Economie

Jusqu’à 30% de pertes pour des producteurs de bananes aux Antilles

Inquiétude générale après les accords commerciaux entre l’Europe et l’Amérique latine

Témoignages.re / 25 octobre 2010

Aux Antilles, les producteurs d’une denrée tout aussi stratégique que le sucre sont de nouveau dans le collimateur. "Domhebdo.com" révèle l’inquiétude de toute une filière face aux conséquences des nouveaux accords entre l’Europe et des producteurs concurrents des Antillais. Tout comme le sucre produit à La Réunion, la banane des Antilles est consommée à 100% dans l’Union européenne. Et depuis la mise en application de ces nouveaux accords, une baisse des recettes comprise entre 25 et 30% est constatée. Nous reproduisons ci-après cet article.

« Conséquence directe des accords commerciaux passés entre l’Europe et la zone de la banane dollar qui se sont traduits par une forte diminution du droit de douane, la banane antillaise se trouve aujourd’hui en grande difficulté impactée par la désorganisation du marché européen.

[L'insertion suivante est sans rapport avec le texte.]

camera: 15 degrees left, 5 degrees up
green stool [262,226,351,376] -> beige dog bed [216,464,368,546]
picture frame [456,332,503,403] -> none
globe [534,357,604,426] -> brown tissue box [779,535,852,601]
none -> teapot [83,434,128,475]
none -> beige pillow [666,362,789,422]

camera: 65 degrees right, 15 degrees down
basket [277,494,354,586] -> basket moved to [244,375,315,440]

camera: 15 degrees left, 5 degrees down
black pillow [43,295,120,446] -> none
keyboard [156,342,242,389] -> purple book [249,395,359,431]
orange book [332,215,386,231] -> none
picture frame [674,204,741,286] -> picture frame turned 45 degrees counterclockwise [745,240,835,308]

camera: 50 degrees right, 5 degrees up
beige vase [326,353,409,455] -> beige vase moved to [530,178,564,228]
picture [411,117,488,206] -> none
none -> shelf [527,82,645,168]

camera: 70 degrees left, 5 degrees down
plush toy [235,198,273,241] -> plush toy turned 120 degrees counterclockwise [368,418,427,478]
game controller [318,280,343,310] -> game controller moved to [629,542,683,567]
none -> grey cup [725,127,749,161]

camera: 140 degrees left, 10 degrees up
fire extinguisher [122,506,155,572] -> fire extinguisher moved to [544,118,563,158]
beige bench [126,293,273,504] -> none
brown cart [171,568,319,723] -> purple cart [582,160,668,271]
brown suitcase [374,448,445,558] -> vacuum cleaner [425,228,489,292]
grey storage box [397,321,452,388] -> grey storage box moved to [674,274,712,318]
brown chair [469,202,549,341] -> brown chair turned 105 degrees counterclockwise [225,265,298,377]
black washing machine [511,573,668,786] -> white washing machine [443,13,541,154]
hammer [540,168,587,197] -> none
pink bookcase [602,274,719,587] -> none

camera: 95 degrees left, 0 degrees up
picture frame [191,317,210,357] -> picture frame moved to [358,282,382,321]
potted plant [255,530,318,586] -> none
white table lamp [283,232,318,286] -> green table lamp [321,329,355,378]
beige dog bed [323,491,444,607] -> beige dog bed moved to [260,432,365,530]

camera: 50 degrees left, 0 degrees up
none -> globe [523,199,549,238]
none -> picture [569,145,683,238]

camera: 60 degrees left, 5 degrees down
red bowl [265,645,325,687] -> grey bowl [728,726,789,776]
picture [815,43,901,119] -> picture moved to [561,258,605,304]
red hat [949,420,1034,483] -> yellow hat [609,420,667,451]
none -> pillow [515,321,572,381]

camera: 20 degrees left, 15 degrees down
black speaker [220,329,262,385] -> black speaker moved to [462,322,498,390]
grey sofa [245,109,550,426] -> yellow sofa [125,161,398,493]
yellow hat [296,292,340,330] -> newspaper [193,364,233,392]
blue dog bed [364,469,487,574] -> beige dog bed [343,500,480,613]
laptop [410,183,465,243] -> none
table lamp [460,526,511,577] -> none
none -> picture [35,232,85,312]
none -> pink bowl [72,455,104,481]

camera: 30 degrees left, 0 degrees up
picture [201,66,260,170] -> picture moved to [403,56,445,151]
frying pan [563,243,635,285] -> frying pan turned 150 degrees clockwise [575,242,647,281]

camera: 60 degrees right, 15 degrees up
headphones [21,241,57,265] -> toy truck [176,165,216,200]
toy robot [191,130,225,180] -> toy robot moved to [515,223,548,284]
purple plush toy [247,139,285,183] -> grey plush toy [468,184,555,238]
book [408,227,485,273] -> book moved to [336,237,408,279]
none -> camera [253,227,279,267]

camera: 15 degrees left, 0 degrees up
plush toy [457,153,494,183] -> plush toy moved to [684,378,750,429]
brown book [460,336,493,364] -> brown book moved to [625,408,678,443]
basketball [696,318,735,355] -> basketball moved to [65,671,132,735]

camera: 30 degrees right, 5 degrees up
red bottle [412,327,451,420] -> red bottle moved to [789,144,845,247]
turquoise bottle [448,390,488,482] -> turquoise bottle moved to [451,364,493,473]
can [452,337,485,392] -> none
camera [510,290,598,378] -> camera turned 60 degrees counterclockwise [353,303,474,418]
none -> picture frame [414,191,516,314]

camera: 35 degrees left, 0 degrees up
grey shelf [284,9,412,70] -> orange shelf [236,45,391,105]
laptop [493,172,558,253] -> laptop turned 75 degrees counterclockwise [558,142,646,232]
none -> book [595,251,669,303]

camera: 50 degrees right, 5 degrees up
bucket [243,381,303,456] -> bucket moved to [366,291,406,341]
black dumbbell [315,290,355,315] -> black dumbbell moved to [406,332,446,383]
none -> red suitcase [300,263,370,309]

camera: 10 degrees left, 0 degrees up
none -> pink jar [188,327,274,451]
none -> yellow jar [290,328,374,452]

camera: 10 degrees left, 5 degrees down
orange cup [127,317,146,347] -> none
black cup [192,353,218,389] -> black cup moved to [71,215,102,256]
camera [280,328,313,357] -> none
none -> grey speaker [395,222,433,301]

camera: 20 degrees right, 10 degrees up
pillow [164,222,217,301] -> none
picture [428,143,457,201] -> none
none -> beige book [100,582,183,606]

Les producteurs de banane de Guadeloupe et de Martinique ne savent plus à quel saint se vouer et se demandent si la banane durable a encore un avenir. Seule production française de bananes et principale culture européenne tropicale avec le sucre de l’île de La Réunion, la banane de Guadeloupe et de Martinique est assujettie aux réglementations françaises et européennes en matière de droit et de sécurité du travail, de sécurité alimentaire et de protection de l’environnement les plus contraignantes aujourd’hui au monde. De plus, engagés depuis trois ans dans le Plan Banane Durable, les planteurs de Guadeloupe et de Martinique se sont imposé des contraintes supplémentaires sur le plan éthique, social et environnemental dans la production de la banane durable. Certes, les surcoûts liés à ce statut de production tropicale européenne sont compensés par un soutien financier de l’Europe afin de permettre de réduire les écarts de compétitivité par rapport aux productions de la zone dollar, dont la compétitivité est largement basée sur des faibles coûts sociaux (politique de bas salaires notamment), mais la concurrence déloyale des pays d’Amérique latine ajoutée à la désorganisation du marché européen impactée par la forte diminution du droit de douane appliquée depuis le 15 décembre 2009, conduisent à mettre en difficulté la situation financière des planteurs antillais.

Moteur de l’économie antillaise

Or, 100% de la production antillaise est commercialisée au sein de l’UE, dont 75% dans l’Hexagone. C’est dire que la production antillaise dépend du marché européen. Ainsi, les recettes commerciales accusent au cours de deux premières semaines d’octobre un recul de 25 à 30%, par rapport à la même période l’an dernier. Pourtant, le programme établi entre les producteurs et les pouvoirs publics, dans le cadre du Plan Banane Durable, visait à garantir aux planteurs une revalorisation de leur production. Les 700 planteurs antillais qui produisent 270.000 tonnes de bananes sur une superficie de 13 ha en moyenne et emploient directement 6.000 salariés, sans compter les nombreux emplois induits, faisant d’eux le principal employeur dans certaines communes rurales, sont sérieusement inquiets en se demandant à quelle sauce ils vont être mangés et s’interrogent surtout sur la viabilité de la banane durable. Cependant, même si certaines interrogations se font jour face à cette situation préoccupante, les producteurs de banane antillaise entendent se battre pour sauver leur production. Ils n’en sont pas à leur premier coup dur. D’ores et déjà, ils en appellent à la responsabilité de tous les maillons de la filière afin que le prix d’achat de la banane au consommateur soit compatible avec la juste rémunération de leur production. Ensuite, ils comptent alerter leurs représentants afin de faire remonter leurs inquiétudes au plus haut niveau de l’État. Bref, ils ne sont pas prêts de baisser les bras et laisser péricliter leur filière sans réagir. Plus que jamais, le slogan "la Banane de Guadeloupe et de Martinique, rien ne peut l’abattre" reste d’actualité ».